The benchmarks test 4 different serialization frameworks, all using default settings:
- FlatSharp -- 6.0.0
- Protobuf.NET -- 3.0.101
- Google's C# Flatbuffers -- 2.0.0
- Message Pack C# -- 2.3.75
The full results for each version of FlatSharp can be viewed in the benchmarks folder. Additionally, the benchmark data contains performance data for many different configurations of FlatSharp and other features, such as sorted vectors and shared strings.
Word of Warning
Serialization benchmarks are not reflective of "real-world" performance, because processes rarely do serialization-only workflows. In reality, your serializer is going to be competing for L1 cache and other resources along with everything else in your program (and everything else on the machine). So while these benchmarks show that FlatSharp is faster by a wide margin, these benefits may not translate to any practical effect in your environment, depending completely upon your own workflows and data structures. Your choice of serialization format and library should be informed by your needs (Do you need lazy access? Do you care about compact message size?) and not by the results of a benchmark that shows best-case results for all serializers by virtue of that being the only thing running on the machine at that point in time.
Serialization
This data shows the mean time it takes to serialize a typical message containing a 30-item vector.
Library | Time | Relative Performance | Data Size |
---|---|---|---|
FlatSharp (Optimized) | 1,127 ns | 63% | 3085 |
FlatSharp (Default) | 1,799 | 100% | 3085 |
Message Pack C# | 2,613 | 145% | 2497 |
Google Flatbuffers | 6,157 | 342% | 3312 |
Google Flatbuffers (Object API) | 6,490 | 361% | 3312 |
Protobuf.NET | 8,518 | 473% | 2646 |
Deserialization
How much time does it take to parse and then fully enumerate the message from the serialization benchmark?

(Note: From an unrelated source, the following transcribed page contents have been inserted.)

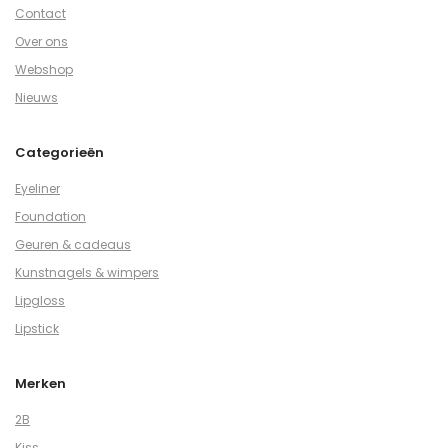
Contact
Over ons
Webshop
Nieuws
Categorieën
Eyeliner
Foundation
Geuren & cadeaus
Kunstnagels & wimpers
Lipgloss
Lipstick
Merken
2B
Kiss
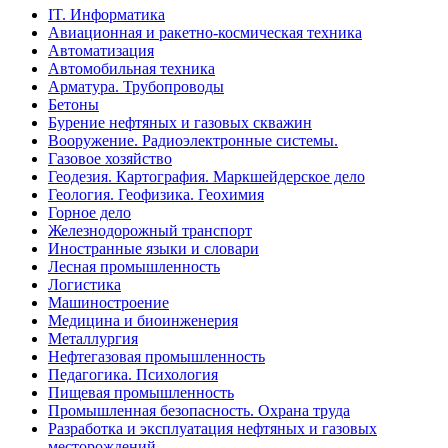
IT. Информатика
Авиационная и ракетно-космическая техника
Автоматизация
Автомобильная техника
Арматура. Трубопроводы
Бетоны
Бурение нефтяных и газовых скважин
Вооружение. Радиоэлектронные системы.
Газовое хозяйство
Геодезия. Картография. Маркшейдерское дело
Геология. Геофизика. Геохимия
Горное дело
Железнодорожный транспорт
Иностранные языки и словари
Лесная промышленность
Логистика
Машиностроение
Медицина и биоинженерия
Металлургия
Нефтегазовая промышленность
Педагогика. Психология
Пищевая промышленность
Промышленная безопасность. Охрана труда
Разработка и эксплуатация нефтяных и газовых
месторождений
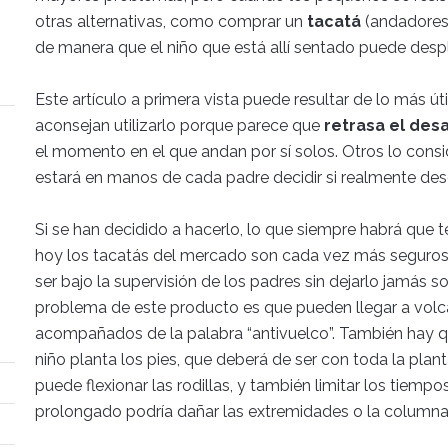
otras alternativas, como comprar un
tacatá
(andadores 
de manera que el niño que está allí sentado puede desp
Este artículo a primera vista puede resultar de lo más út
aconsejan utilizarlo porque parece que
retrasa el des
el momento en el que andan por sí solos. Otros lo con
estará en manos de cada padre decidir si realmente d
Si se han decidido a hacerlo, lo que siempre habrá que 
hoy los tacatás del mercado son cada vez más seguros,
ser bajo la supervisión de los padres sin dejarlo jamás 
problema de este producto es que pueden llegar a volc
acompañados de la palabra “antivuelco”. También hay qu
niño planta los pies, que deberá de ser con toda la plan
puede flexionar las rodillas, y también limitar los tiemp
prolongado podría dañar las extremidades o la columna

Library | Time | Relative Performance |
---|---|---|
FlatSharp (Optimized) | 1,746 ns | 79% |
FlatSharp (Default) | 2,211 | 100% |
Message Pack C# | 5,491 | 248% |
Google Flatbuffers | 4,928 | 223% |
Google Flatbuffers (Object API) | 7,734 | 350% |
Protobuf.NET | 8,464 | 383% |
So What Packages Do I Need?
There are two main ways to use FlatSharp: Precompilation with .fbs files and runtime compilation using attributes on C# classes. Both of these produce and load the same code, so the performance will be identical. There are some good reasons to use precompilation over runtime compilation:
- No runtime overhead -- Roslyn can take a little bit to spin up the first time
- Fewer package dependencies
- Better interop with other FlatBuffers languages via .fbs files
- gRPC Support
- Schema validation errors caught at build-time instead of runtime.
- Better supported with other .NET toolchains (Unity / Blazor / etc)
Scenario | FlatSharp.Runtime | FlatSharp | FlatSharp.Compiler |
---|---|---|---|
Ahead of Time Compilation | ✅ | ❌ | ✅ |
Runtime Compilation | ✅ | ✅ | ❌ |
License
FlatSharp is licensed under Apache 2.0.